RECORD EXTRACTS.
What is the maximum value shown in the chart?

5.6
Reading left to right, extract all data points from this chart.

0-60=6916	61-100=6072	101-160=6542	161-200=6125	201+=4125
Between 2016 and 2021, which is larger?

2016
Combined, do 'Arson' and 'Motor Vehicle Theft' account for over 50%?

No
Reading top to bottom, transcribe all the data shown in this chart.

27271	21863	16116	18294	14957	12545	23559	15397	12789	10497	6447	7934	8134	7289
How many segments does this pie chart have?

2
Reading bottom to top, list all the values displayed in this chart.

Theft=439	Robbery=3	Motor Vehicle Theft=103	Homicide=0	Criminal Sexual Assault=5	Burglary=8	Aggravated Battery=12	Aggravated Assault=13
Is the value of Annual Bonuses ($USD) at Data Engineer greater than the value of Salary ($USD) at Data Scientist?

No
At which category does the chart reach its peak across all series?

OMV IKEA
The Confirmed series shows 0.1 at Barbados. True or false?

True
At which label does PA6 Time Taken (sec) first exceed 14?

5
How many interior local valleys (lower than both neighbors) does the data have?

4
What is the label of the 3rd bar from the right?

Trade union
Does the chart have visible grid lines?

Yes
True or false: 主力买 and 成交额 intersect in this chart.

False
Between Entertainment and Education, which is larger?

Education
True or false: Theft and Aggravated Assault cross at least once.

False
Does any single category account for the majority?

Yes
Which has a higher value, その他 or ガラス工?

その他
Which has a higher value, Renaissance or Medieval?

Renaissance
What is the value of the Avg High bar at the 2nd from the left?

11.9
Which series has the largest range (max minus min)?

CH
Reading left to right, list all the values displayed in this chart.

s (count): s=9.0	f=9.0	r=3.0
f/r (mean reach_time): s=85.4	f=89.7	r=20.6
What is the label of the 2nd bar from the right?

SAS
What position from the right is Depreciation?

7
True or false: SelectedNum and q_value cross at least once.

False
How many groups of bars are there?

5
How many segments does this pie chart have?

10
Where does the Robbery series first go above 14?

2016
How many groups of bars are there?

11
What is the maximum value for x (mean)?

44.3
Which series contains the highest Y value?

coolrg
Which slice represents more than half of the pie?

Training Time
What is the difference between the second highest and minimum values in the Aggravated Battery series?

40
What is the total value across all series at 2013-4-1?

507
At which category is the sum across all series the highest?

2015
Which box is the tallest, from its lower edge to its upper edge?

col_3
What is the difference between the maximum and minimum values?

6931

WHAT YOU NEED TO DO. Reproduce the material line for line, from its first line through the line containing "Between 2016 and 2021, which is larger?".

TASK SOLUTION.
What is the maximum value shown in the chart?

5.6
Reading left to right, extract all data points from this chart.

0-60=6916	61-100=6072	101-160=6542	161-200=6125	201+=4125
Between 2016 and 2021, which is larger?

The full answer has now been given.